**WHAT IS EXPECTED:** Return the records verbatim.

**PROVIDED DATA:**
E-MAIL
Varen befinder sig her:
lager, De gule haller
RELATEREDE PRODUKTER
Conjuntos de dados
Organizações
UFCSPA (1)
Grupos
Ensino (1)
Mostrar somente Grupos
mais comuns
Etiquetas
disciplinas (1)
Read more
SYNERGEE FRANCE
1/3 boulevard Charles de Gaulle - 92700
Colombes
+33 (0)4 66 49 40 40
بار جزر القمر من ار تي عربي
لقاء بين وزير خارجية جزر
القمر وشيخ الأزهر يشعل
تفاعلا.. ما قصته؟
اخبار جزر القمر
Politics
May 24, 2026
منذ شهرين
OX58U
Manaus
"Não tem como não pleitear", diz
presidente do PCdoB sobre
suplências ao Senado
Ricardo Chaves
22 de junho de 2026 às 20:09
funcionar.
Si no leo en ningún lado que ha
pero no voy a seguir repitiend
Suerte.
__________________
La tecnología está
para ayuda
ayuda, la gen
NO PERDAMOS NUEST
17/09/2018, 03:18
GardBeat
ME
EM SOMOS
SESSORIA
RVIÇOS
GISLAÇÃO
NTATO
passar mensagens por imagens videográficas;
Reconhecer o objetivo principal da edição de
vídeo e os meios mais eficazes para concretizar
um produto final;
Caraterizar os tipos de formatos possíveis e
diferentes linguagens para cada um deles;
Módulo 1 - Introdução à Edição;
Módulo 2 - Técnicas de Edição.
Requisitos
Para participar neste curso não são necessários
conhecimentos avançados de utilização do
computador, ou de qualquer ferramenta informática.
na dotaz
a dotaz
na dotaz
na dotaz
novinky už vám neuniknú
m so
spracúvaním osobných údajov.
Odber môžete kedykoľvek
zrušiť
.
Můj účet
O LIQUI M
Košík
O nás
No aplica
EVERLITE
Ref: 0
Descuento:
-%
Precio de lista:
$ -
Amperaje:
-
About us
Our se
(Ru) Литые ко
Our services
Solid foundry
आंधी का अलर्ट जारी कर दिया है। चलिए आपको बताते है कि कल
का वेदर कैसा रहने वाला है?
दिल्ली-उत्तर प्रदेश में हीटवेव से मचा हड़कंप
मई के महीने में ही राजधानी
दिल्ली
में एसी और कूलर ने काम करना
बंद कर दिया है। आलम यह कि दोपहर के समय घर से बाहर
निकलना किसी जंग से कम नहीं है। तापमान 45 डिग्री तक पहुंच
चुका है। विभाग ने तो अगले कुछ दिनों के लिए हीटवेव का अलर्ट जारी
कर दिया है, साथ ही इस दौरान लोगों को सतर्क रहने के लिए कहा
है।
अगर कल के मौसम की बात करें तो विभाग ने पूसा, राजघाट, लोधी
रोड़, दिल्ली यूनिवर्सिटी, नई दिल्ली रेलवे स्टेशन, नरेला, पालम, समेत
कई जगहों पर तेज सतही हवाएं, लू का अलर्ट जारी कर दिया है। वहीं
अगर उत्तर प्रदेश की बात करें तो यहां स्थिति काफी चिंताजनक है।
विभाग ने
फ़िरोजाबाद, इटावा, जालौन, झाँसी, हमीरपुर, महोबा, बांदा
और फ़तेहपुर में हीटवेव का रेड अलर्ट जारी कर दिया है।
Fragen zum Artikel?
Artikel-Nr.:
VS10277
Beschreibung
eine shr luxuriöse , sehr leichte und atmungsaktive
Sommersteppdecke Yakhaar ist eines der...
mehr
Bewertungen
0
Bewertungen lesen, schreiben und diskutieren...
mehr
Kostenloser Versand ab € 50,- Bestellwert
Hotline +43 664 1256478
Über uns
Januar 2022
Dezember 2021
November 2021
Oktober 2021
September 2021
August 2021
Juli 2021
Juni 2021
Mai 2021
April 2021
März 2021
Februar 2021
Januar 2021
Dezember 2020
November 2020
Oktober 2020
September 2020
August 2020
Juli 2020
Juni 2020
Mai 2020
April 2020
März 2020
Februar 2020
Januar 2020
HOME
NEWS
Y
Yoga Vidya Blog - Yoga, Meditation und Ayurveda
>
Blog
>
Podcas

**RESPONSE:**
E-MAIL
Varen befinder sig her:
lager, De gule haller
RELATEREDE PRODUKTER
Conjuntos de dados
Organizações
UFCSPA (1)
Grupos
Ensino (1)
Mostrar somente Grupos
mais comuns
Etiquetas
disciplinas (1)
Read more
SYNERGEE FRANCE
1/3 boulevard Charles de Gaulle - 92700
Colombes
+33 (0)4 66 49 40 40
بار جزر القمر من ار تي عربي
لقاء بين وزير خارجية جزر
القمر وشيخ الأزهر يشعل
تفاعلا.. ما قصته؟
اخبار جزر القمر
Politics
May 24, 2026
منذ شهرين
OX58U
Manaus
"Não tem como não pleitear", diz
presidente do PCdoB sobre
suplências ao Senado
Ricardo Chaves
22 de junho de 2026 às 20:09
funcionar.
Si no leo en ningún lado que ha
pero no voy a seguir repitiend
Suerte.
__________________
La tecnología está
para ayuda
ayuda, la gen
NO PERDAMOS NUEST
17/09/2018, 03:18
GardBeat
ME
EM SOMOS
SESSORIA
RVIÇOS
GISLAÇÃO
NTATO
passar mensagens por imagens videográficas;
Reconhecer o objetivo principal da edição de
vídeo e os meios mais eficazes para concretizar
um produto final;
Caraterizar os tipos de formatos possíveis e
diferentes linguagens para cada um deles;
Módulo 1 - Introdução à Edição;
Módulo 2 - Técnicas de Edição.
Requisitos
Para participar neste curso não são necessários
conhecimentos avançados de utilização do
computador, ou de qualquer ferramenta informática.
na dotaz
a dotaz
na dotaz
na dotaz
novinky už vám neuniknú
m so
spracúvaním osobných údajov.
Odber môžete kedykoľvek
zrušiť
.
Můj účet
O LIQUI M
Košík
O nás
No aplica
EVERLITE
Ref: 0
Descuento:
-%
Precio de lista:
$ -
Amperaje:
-
About us
Our se
(Ru) Литые ко
Our services
Solid foundry
आंधी का अलर्ट जारी कर दिया है। चलिए आपको बताते है कि कल
का वेदर कैसा रहने वाला है?
दिल्ली-उत्तर प्रदेश में हीटवेव से मचा हड़कंप
मई के महीने में ही राजधानी
दिल्ली
में एसी और कूलर ने काम करना
बंद कर दिया है। आलम यह कि दोपहर के समय घर से बाहर
निकलना किसी जंग से कम नहीं है। तापमान 45 डिग्री तक पहुंच
चुका है। विभाग ने तो अगले कुछ दिनों के लिए हीटवेव का अलर्ट जारी
कर दिया है, साथ ही इस दौरान लोगों को सतर्क रहने के लिए कहा
है।
अगर कल के मौसम की बात करें तो विभाग ने पूसा, राजघाट, लोधी
रोड़, दिल्ली यूनिवर्सिटी, नई दिल्ली रेलवे स्टेशन, नरेला, पालम, समेत
कई जगहों पर तेज सतही हवाएं, लू का अलर्ट जारी कर दिया है। वहीं
अगर उत्तर प्रदेश की बात करें तो यहां स्थिति काफी चिंताजनक है।
विभाग ने
फ़िरोजाबाद, इटावा, जालौन, झाँसी, हमीरपुर, महोबा, बांदा
और फ़तेहपुर में हीटवेव का रेड अलर्ट जारी कर दिया है।
Fragen zum Artikel?
Artikel-Nr.:
VS10277
Beschreibung
eine shr luxuriöse , sehr leichte und atmungsaktive
Sommersteppdecke Yakhaar ist eines der...
mehr
Bewertungen
0
Bewertungen lesen, schreiben und diskutieren...
mehr
Kostenloser Versand ab € 50,- Bestellwert
Hotline +43 664 1256478
Über uns
Januar 2022
Dezember 2021
November 2021
Oktober 2021
September 2021
August 2021
Juli 2021
Juni 2021
Mai 2021
April 2021
März 2021
Februar 2021
Januar 2021
Dezember 2020
November 2020
Oktober 2020
September 2020
August 2020
Juli 2020
Juni 2020
Mai 2020
April 2020
März 2020
Februar 2020
Januar 2020
HOME
NEWS
Y
Yoga Vidya Blog - Yoga, Meditation und Ayurveda
>
Blog
>
Podcas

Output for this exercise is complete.